_READING TEXT_:
** Start **
DOMESTIC tyre companies may collectively be required to repay about Rs 180 crore to the Central Government on account of the latter's proposed move to amend the rules on utilisation of credit of additional excise duty (AED) paid on inputs for the payment of Cenvat duty on finished goods.

The Finance Bill 2004 of the UPA Government proposes to amend the Cenvat Credit Rules, 2002, with effect from March 1, 2003, to stipulate that only AED (Goods of Special Importance) paid on inputs on or after April 1, 2000 would be eligible for utilisation of payment of Cenvat duty.

This Budget proposal comes as a rude shock for the tyre industry, which was a beneficiary of the National Democratic Alliance (NDA) Government's move in Budget 2003 to allow the credit of AED (GSI) paid on inputs to be utilised for the payment of Cenvat duty.

Prior to the NDA Government's decision, AED (GSI) paid on inputs could be taken as credit only against AED, if any, payable on the finished goods. For tyre companies, there was no AED (GSI) on tyres and therefore the AED (GSI) paid on nylon tyre cord fabric (NTCF) could not be utilised for payment of Cenvat duty on tyres.

With a bonanza coming their way in the Budget 2003, tyre companies utilised the AED (GSI) that had been paid on NTCF and accumulated as credit since 1995 towards the payment of Cenvat duty on tyres.

Informed sources said that in all about Rs 350-400 crore of AED (GSI) on NTCF were utilised by the tyre companies last year (2003-04) for payment of Cenvat duty.

"If one were to apply the new cut off date of April 1, 2000 proposed in the Budget presented by the UPA Government, then tyre companies would have to repay about Rs 180 crore. What is now being proposed is not fair, as the tyre companies have already paid their income taxes and dividends on the basis of this adjustment," a senior tyre industry official said.

A senior Finance Ministry official, however, defended the proposed move, claiming that there was no intent on part of the Government to give such a benefit to the industry for those five years (1995-2000).
** End **
_EXERCISE INSTRUCTIONS_:
1) For each statement, say whether the tyre duty article supports it, answering yes or no and quoting the words from the article that settle it. (a) The Finance Bill 2004 proposes that the amendment take effect from March 1, 2003. (b) Before the NDA Government's decision, AED (GSI) paid on inputs could be used to pay Cenvat duty on tyres. (c) A Finance Ministry official defended the proposed move.
2) Reproduce the passage of the tyre duty article that opens with the words containing "DOMESTIC tyre companies" and closes with "the payment of Cenvat duty.".
The listing after this has no connection to the tyre duty article.

_PROVIDED INFORMATION_:
** Start **
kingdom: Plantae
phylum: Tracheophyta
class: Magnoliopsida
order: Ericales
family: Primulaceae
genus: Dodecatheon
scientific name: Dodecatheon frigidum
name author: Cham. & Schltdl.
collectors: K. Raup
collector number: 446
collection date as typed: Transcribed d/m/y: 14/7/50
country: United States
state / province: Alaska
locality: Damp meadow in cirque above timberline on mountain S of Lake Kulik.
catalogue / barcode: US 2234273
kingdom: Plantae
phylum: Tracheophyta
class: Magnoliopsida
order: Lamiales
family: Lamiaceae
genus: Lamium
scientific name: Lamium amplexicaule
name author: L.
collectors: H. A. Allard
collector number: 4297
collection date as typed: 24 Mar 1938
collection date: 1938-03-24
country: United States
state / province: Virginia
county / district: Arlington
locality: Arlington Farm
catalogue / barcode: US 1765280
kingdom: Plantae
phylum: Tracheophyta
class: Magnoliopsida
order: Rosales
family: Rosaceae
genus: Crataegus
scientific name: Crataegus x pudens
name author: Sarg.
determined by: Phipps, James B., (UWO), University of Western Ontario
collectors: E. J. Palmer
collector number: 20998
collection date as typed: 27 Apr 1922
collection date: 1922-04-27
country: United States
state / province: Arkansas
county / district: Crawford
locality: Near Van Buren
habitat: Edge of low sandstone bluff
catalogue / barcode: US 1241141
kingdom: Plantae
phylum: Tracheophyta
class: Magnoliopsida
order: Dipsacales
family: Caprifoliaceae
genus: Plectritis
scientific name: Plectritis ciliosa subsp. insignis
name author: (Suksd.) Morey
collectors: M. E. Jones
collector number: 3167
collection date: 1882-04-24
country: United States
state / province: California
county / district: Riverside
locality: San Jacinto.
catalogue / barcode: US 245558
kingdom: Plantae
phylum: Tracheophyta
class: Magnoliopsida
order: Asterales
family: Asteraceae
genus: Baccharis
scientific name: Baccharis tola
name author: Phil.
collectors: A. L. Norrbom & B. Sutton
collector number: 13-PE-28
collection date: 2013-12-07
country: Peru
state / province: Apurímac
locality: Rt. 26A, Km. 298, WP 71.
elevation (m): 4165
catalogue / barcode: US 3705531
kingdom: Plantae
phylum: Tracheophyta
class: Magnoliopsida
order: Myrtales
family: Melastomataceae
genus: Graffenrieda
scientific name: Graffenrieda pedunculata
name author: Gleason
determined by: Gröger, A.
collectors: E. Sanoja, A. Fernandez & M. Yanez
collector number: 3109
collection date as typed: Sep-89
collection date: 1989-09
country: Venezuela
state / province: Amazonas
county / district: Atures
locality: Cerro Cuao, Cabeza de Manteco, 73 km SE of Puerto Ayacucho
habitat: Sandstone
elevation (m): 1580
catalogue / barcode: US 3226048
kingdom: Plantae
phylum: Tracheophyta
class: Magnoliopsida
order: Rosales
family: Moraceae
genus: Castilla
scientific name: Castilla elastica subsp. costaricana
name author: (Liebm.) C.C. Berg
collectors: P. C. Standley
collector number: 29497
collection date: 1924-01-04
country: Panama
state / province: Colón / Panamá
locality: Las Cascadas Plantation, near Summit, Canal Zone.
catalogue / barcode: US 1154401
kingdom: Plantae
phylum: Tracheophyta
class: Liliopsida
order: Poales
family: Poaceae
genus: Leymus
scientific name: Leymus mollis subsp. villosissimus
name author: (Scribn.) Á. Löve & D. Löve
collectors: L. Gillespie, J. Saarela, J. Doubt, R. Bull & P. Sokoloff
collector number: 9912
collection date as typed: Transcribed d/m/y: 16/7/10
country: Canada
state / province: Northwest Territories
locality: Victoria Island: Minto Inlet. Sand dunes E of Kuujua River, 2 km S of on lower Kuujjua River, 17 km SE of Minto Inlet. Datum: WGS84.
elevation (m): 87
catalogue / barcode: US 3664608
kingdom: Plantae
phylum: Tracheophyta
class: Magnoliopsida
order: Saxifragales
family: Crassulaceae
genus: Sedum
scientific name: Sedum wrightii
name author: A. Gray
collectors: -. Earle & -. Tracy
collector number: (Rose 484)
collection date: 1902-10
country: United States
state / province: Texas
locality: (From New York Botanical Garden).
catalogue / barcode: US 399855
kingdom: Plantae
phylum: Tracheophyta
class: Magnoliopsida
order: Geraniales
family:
** End **
_PER-TASK ANSWERS_:
1)
(a) Yes: "with effect from March 1, 2003"
(b) No: "AED (GSI) paid on inputs could be taken as credit only against AED, if any, payable on the finished goods"
(c) Yes: "A senior Finance Ministry official, however, defended the proposed move"

2)
DOMESTIC tyre companies may collectively be required to repay about Rs 180 crore to the Central Government on account of the latter's proposed move to amend the rules on utilisation of credit of additional excise duty (AED) paid on inputs for the payment of Cenvat duty on finished goods.

The Finance Bill 2004 of the UPA Government proposes to amend the Cenvat Credit Rules, 2002, with effect from March 1, 2003, to stipulate that only AED (Goods of Special Importance) paid on inputs on or after April 1, 2000 would be eligible for utilisation of payment of Cenvat duty.

This Budget proposal comes as a rude shock for the tyre industry, which was a beneficiary of the National Democratic Alliance (NDA) Government's move in Budget 2003 to allow the credit of AED (GSI) paid on inputs to be utilised for the payment of Cenvat duty.